* Task goal *
Below are the records; pull every line that includes "image".

* Source material *
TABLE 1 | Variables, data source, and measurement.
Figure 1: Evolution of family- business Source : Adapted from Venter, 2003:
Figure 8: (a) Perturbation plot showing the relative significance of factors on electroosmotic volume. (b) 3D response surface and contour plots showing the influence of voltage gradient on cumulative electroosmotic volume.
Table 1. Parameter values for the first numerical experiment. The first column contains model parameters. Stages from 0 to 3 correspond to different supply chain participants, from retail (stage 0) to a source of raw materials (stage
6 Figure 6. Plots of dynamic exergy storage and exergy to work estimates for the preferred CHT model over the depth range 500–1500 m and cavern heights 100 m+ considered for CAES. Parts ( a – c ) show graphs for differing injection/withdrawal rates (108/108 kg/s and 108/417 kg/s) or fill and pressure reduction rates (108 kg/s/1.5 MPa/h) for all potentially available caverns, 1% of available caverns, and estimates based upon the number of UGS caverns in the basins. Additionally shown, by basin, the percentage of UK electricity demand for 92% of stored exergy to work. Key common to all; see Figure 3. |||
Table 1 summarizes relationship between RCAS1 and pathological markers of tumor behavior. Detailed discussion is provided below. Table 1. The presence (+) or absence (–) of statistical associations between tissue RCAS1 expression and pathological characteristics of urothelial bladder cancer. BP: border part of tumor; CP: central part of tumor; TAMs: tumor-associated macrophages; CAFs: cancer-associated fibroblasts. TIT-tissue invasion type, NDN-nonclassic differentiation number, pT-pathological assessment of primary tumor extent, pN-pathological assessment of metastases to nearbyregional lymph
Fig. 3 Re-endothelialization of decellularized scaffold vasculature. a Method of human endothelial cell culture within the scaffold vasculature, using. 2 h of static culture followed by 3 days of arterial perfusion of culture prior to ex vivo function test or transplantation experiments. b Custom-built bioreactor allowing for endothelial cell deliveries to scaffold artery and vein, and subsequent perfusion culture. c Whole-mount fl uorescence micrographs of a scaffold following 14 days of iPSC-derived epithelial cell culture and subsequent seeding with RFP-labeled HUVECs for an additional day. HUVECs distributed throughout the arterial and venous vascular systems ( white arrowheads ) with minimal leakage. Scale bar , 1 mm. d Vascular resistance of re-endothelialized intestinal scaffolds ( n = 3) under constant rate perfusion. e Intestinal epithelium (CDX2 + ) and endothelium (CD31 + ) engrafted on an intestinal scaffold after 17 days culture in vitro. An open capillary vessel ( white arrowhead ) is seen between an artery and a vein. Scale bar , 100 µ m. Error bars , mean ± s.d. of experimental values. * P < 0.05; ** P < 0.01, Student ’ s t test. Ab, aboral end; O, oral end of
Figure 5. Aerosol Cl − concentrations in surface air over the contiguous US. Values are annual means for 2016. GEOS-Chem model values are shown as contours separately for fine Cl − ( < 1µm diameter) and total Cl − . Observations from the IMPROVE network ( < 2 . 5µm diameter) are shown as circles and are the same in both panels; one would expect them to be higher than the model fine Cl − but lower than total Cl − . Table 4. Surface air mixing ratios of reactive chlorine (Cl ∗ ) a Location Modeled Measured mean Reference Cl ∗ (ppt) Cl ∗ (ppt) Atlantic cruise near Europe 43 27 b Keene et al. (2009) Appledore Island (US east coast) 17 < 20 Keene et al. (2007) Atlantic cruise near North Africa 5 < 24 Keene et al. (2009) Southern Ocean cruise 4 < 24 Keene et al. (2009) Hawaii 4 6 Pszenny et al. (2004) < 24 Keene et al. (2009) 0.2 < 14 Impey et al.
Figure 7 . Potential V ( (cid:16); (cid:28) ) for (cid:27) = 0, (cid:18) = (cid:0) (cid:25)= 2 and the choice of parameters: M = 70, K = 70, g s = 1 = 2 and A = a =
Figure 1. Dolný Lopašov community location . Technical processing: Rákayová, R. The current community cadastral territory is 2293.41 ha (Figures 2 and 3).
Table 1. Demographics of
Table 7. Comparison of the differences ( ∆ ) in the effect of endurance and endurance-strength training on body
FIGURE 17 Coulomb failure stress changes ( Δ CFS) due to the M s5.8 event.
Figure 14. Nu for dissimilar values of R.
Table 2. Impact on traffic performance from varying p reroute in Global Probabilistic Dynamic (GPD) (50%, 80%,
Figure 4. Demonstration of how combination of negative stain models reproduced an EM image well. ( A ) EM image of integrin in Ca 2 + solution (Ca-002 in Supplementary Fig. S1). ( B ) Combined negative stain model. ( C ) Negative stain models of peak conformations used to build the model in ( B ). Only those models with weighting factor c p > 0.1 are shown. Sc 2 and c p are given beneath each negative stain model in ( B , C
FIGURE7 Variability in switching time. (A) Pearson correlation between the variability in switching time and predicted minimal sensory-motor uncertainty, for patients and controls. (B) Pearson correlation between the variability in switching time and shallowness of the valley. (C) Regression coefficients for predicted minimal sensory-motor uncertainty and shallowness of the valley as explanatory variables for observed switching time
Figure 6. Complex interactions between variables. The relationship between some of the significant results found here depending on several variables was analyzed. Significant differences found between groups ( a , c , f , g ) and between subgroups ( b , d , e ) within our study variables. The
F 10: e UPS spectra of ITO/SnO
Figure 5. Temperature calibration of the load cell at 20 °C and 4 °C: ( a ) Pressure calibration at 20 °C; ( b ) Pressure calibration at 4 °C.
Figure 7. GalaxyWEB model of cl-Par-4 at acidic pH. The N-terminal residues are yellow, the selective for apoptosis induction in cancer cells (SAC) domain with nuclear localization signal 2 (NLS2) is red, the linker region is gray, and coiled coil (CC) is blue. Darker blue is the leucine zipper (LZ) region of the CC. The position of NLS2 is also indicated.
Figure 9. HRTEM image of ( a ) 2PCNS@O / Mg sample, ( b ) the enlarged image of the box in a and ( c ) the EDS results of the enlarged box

* Finished exercise *
Figure 4. Demonstration of how combination of negative stain models reproduced an EM image well. ( A ) EM image of integrin in Ca 2 + solution (Ca-002 in Supplementary Fig. S1). ( B ) Combined negative stain model. ( C ) Negative stain models of peak conformations used to build the model in ( B ). Only those models with weighting factor c p > 0.1 are shown. Sc 2 and c p are given beneath each negative stain model in ( B , C
Figure 9. HRTEM image of ( a ) 2PCNS@O / Mg sample, ( b ) the enlarged image of the box in a and ( c ) the EDS results of the enlarged box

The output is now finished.